Acquired. Acquired nystagmus develops later in childhood or in adulthood. Although the cause is generally unknown, it may be the result of alcohol or drug toxicity, metabolic disorders, disorders of the central nervous system, tumors or stroke.
In a normal eye, the muscles that control eye movement receive a steady signal that results in smooth, controlled movement.
With nystagmus, the eye muscles receive a pulsating signal that results in involuntary shaking of the eyes, making it difficult to see objects clearly.
Nystagmus may be associated with:
- Central nervous system disease
- Congenital cataracts or any other ocular condition that reduces vision
Nystagmus is often diagnosed with an eye exam, and observation of the characteristic eye movements.
Other diagnostic tests may include:
- Videonystagmography, which are infrared recordings of eye movement
- Orthoptic sensori-motor, which tests how the eyes move and work together
- Optical coherence tomography, which takes cross-section images of the optic nerve and retina
- Magnetic resonance imaging (MRI) of the central nervous system
- Clinical videography
- Vision testing and refraction to determine visual strength
Expectations in the treatment of nystagmus have long been pessimistic. Medications to dampen the eye movement can have significant depressive side effects.

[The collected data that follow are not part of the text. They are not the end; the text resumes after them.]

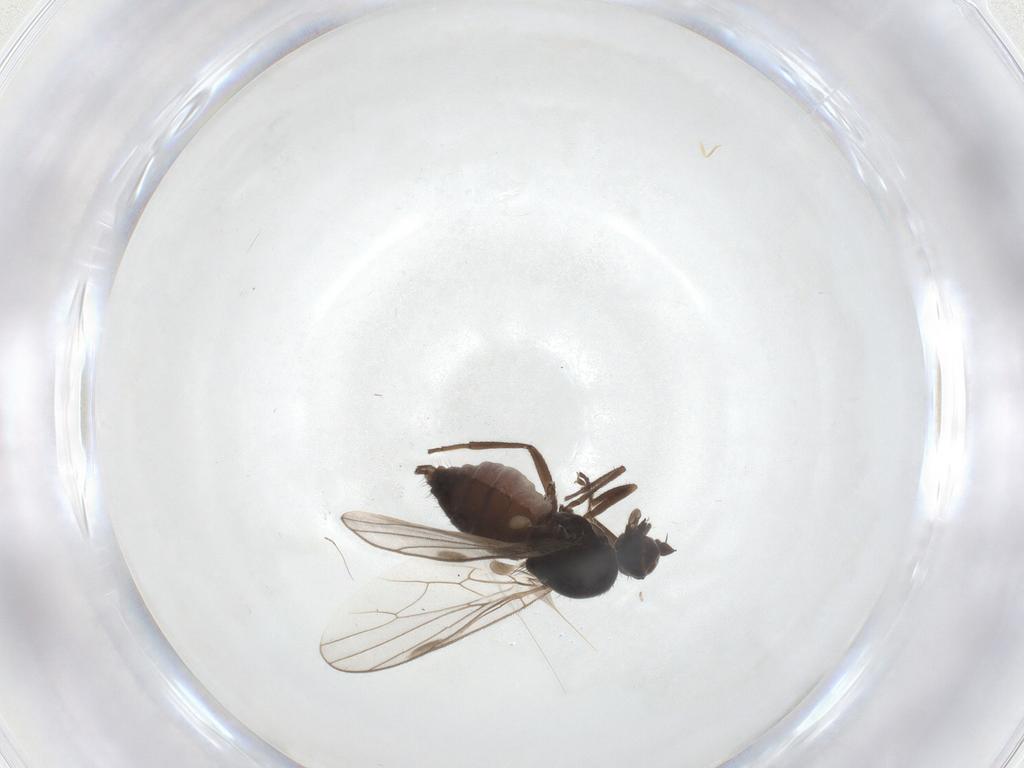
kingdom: Animalia
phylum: Arthropoda
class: Insecta
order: Diptera
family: Hybotidae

Surgery has been applied to either reduce the range of the eye movement (known as amplitude) or to reposition the muscles to allow a single quiet zone (the null point). This allows the patient to see without having to hold their head unnaturally.

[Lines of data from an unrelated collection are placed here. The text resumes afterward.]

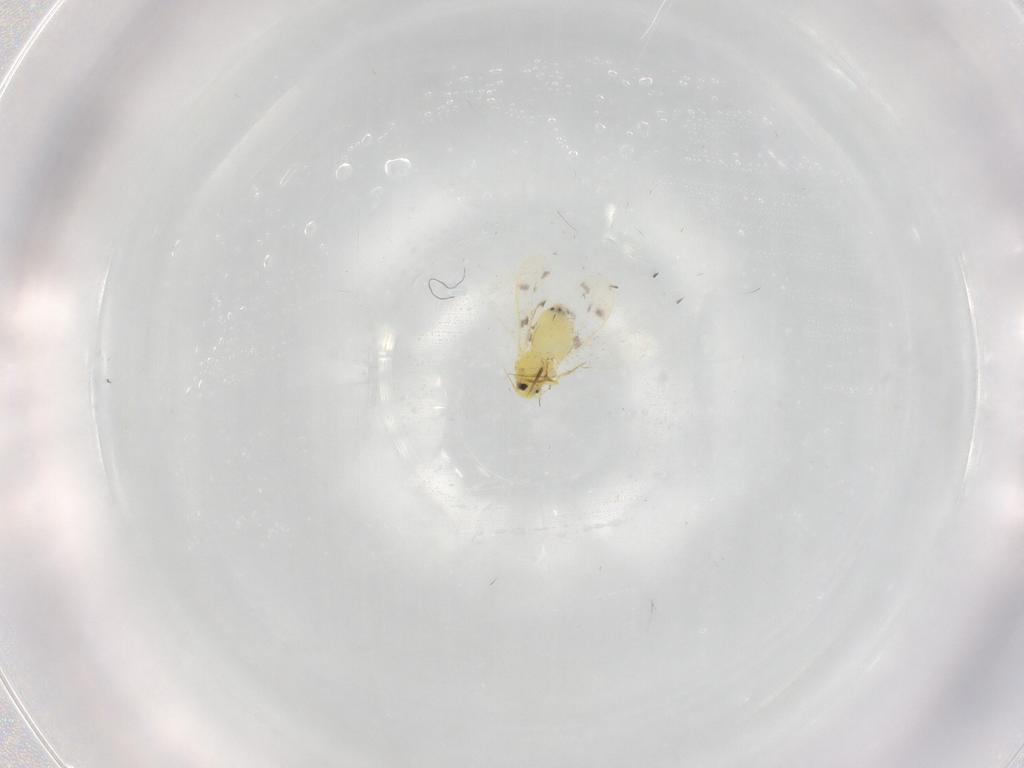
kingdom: Animalia
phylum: Arthropoda
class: Insecta
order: Hemiptera
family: Aleyrodidae
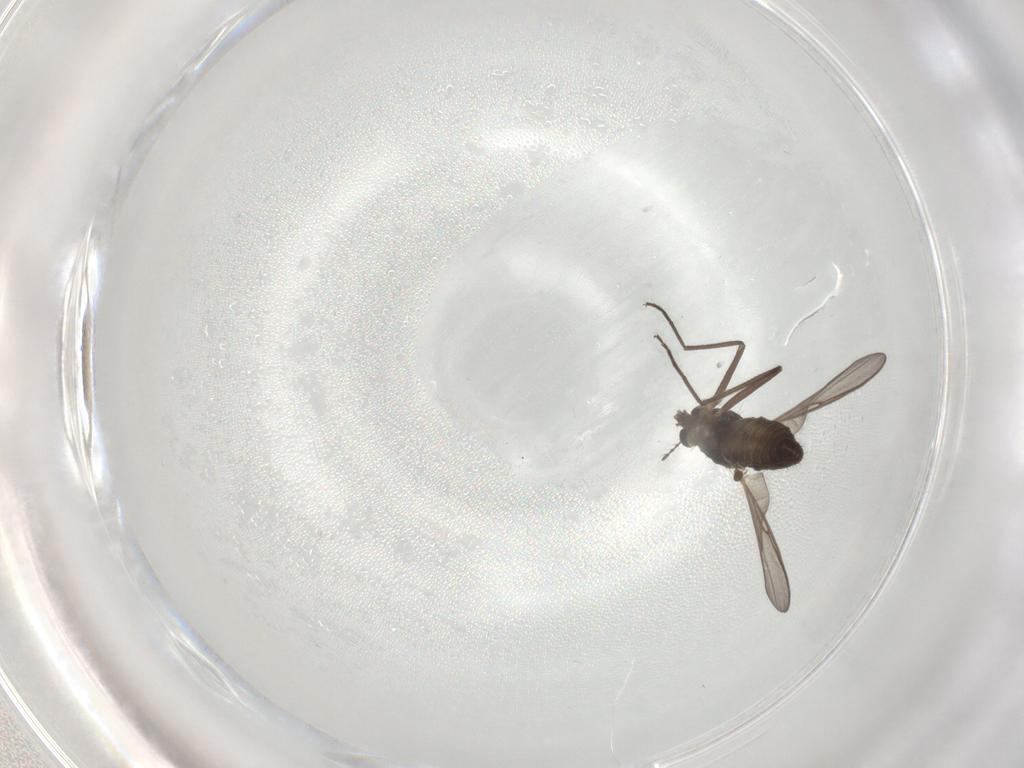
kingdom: Animalia
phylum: Arthropoda
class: Insecta
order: Diptera
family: Chironomidae
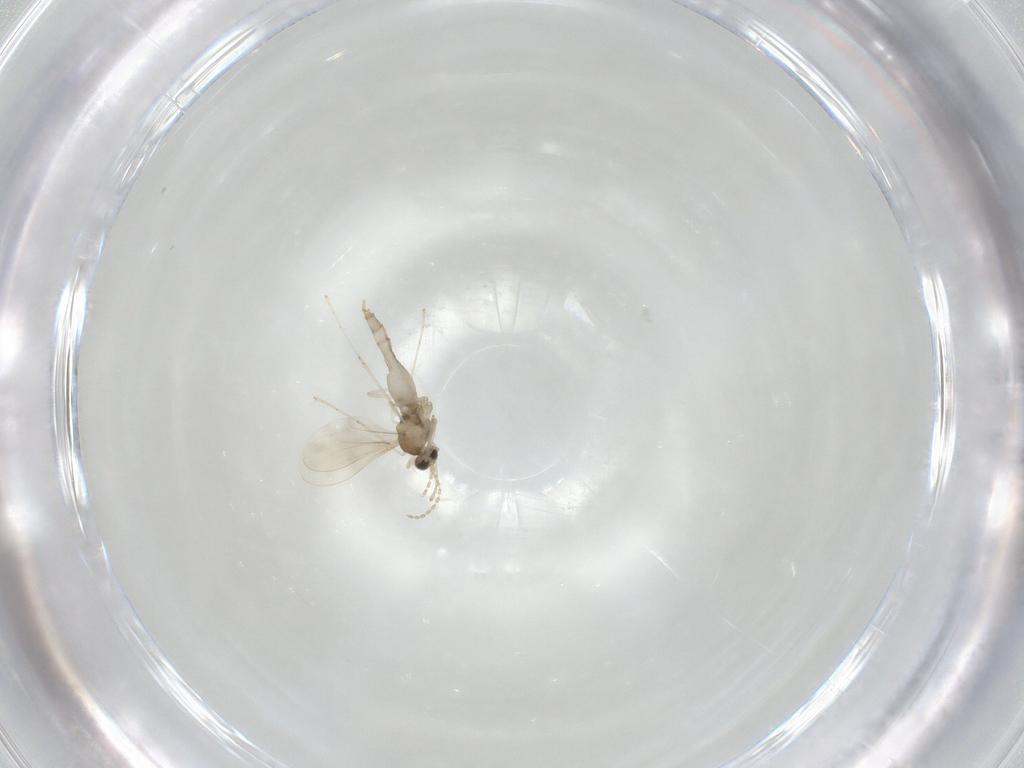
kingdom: Animalia
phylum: Arthropoda
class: Insecta
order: Diptera
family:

These procedures have limited benefits because the twitching muscles remain attached to the eye.
In 2002, a surgical approach to treat the condition known as a sub-total anterior extirpation (also known as the Sinskey Anterior Extirpation) was reported.
What is different about this approach is that the front portion of the muscles are removed for maximum dampening of the movement. Early experience revealed a reduction in nystagmus, as well as improvements in voluntary eye movement and strabismus (lazy eye).
Dr. Robert Lingua at the UC Irvine Health Gavin Herbert Eye Institute was the first surgeon to apply this technique to children with nystagmus, operating on patients as young as one year old. The procedure has resulted in a near-surgical cure of nystagmus, which is determined by examining eye movement with infrared video.
In the last three years, this technique has advanced to preserve eye movements despite anterior extirpation, and has greatly reduced the incidence of secondary surgery to improve alignment.
A patient's experience
Grace Nassar was just three months old when her parents were told that Grace had nystagmus and could become functionally blind.
Grace was studying braille and walking with a cane when an acquaintance recommended the UC Irvine Health Gavin Herbert Eye Institute. As a result, seven-year-old Grace sees the world with new eyes.